KH Muslim Rifa’i Imam Puro, Ulama Pencetus NKRI Harga Mati

 
KH Muslim Rifa’i Imam Puro, Ulama Pencetus NKRI Harga Mati

Oleh PUJI NUR WIWIK

LADUNI.ID, Jakarta - K.H. Muslim Rifa’i Imam Puro adalah seorang kiai yang lahir di Klaten. Seorang kiai yang akrab disapa dengan panggilan “Mbah Liem” adalah keturunan Kiai Imampuro, ulama ternama dari Keraton Surakarta Hadiningrat. Namun Mbah Liem telah memilih untuk meninggalkan keraton dan hidup dalam kesederhanaan, karena ingin hidup di tengah-tengah masyarakat dengan mengabdi dan mengasuh santri.

Banyak kisah-kisah dari Mbah Liem yang saya dengar dari salah satu anaknya, yaitu Jalaluddin Muslim. Di antaranya yaitu, Mbah Liem merupakan santri kesayangan Kiai Sirodj, seorang pengasuh Pesantren Pajang Kartasura. Mbah Liem menimba ilmu agama di bawah asuhan Kiai Sirodj sampai tahun 1953. Kemudian setelah menimba ilmu agama di pesantren, Mbah Liem sempat menjadi pegawai negeri. Namun Mbah Liem merasa tidak nyaman menjadi pegawai negeri. Akhirnya Mbah Liem mengundurkan diri sebagai pegawai negeri. Mbah Liem lebih memilih untuk mengembara mencari ilmu hakikat. Mbah Liem pun mengembara dari pesantren ke pesantren.

Pada tahun 1959, Mbah Liem datang ke dukuh Sumberejo, Troso, Karanganom, Klaten atas dawuh Mbah Sirodj atau Kiai Sirodj Panularan Solo. Mbah Liem diterima baik oleh Mbah Iman Dikromo. Karena dawuh Kiai Sirodj untuk mengembangkan visi agama Islam, Mbah Liem memutuskan untuk tinggal di dukuh Sumberejo, Troso, Karanganom, Klaten dan mendirikan pondok pesantren. Kiai Sirodj, guru Mbah Liem, berpesan untuk mengajak warga dan membimbing santri di dukuh Sumberejo, Troso, Karanganom, Klaten. Mbah Liem mengajarkan Islam yang ramah kepada semua makhluk Allah SWT, menghadirkan Islam yang penuh kedamaian.
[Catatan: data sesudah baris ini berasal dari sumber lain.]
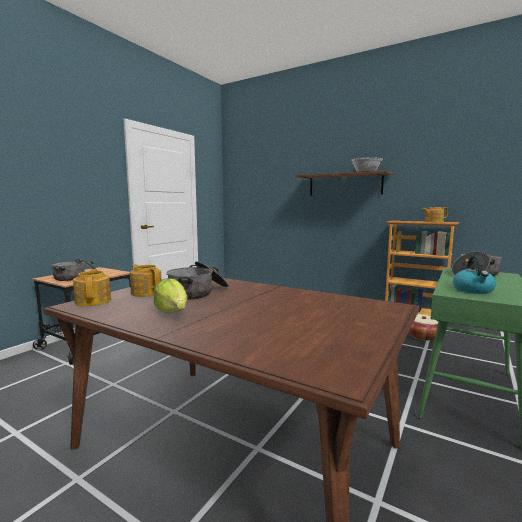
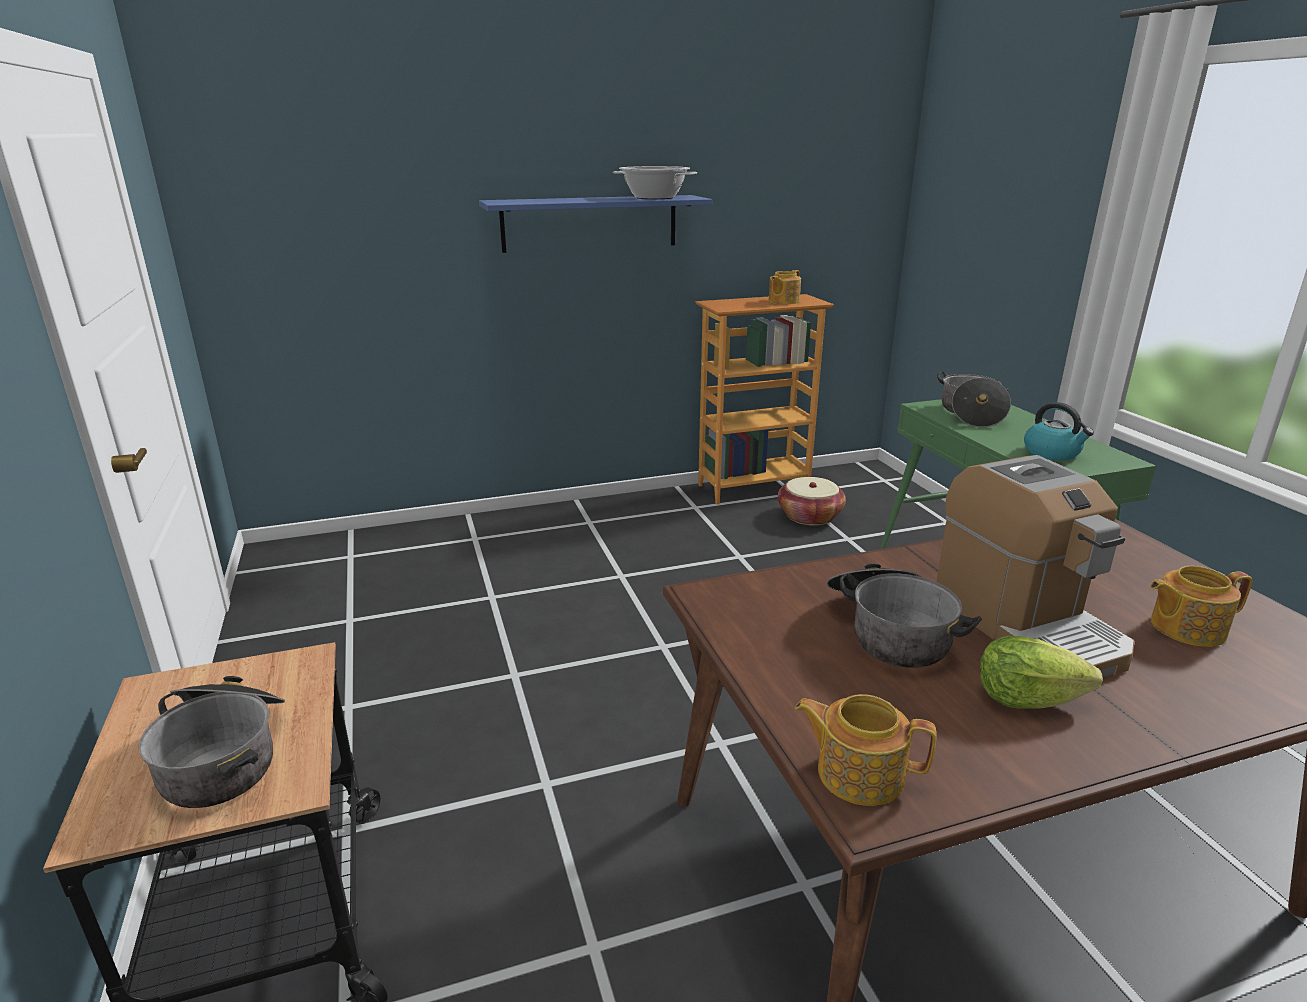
camera: 50 degrees left, 15 degrees up
(146, 292) = (832, 686): teapot -> teapot (1185, 628)
(240, 306) = (1026, 626): none -> coffee machine
(344, 184) = (590, 223): brown shelf -> blue shelf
Pada tahun 1967, Mbah Liem mendirikan Yayasan Al Muttaqien Pancasila sakti di dukuh Sumberejo, Troso, Karanganom, Klaten. Semua yayasan memakai nama “Pancasila Sakti” karena dahulu ada kunjungan pejabat tinggi, nasionalisme Mbah Liem bisa mempersatukan kebhinekaan. Mbah Liem bersama istrinya, Nyai Hj. Ummu As’adah bersemangat, bertekad kuat dalam berdakwah dan mengajak masyarakat memahami hakekat Islam. Ketika mengajar Mbah Liem selalu menanamkan dan memupuk rasa cinta tanah air kepada santri-santrinya. Sebelum memulai kegiatan Mbah Liem selalu mengajak santrinya untuk menyanyikan lagu Indonesia Raya.

Beberapa keunikan yang dimiliki Mbah Liem, yaitu Bendera Merah Putih tak pernah diturunkan, selalu dikibarkan terus menerus. Walaupun menurut aturan tak boleh, namun Mbah Liem tak menghiraukan aturan yang ada dan selama ini juga belum pernah mendapat teguran dari siapapun. Selain itu, ketika naik sepeda Mbah Liem selalu menempati posisi nomor satu, teman-teman yang lainnya ketinggalan jauh dengan Mbah Liem. Kecintaan pada tanah air yang sangat luar biasa juga terdapat dalam diri Mbah Liem, karena Mbah Liem adalah seorang kiai penjaga keutuhan NKRI dan nasionalis sejati.

Semenjak Pancasila sebagai dasar Negara Kesatuan Republik Indonesia mulai dipersoalkan oleh kelompok radikal maka para kiai terutama Mbah Liem dalam setiap acara apapun terus mengatakan dan mendoakan agar NKRI Pancasila Aman Makmur Damai HARGA MATI.

Mbah Liem kalau berpidato selalu judul utamanya adalah tentang kebangsaan dan kenegaraan, kurang lebih kalimatnya “mugo-mugo NKRI Pancasila Aman Makmur Damai Harga Mati” (Semoga NKRI Pancasila Aman Makmur Damai Harga Mati).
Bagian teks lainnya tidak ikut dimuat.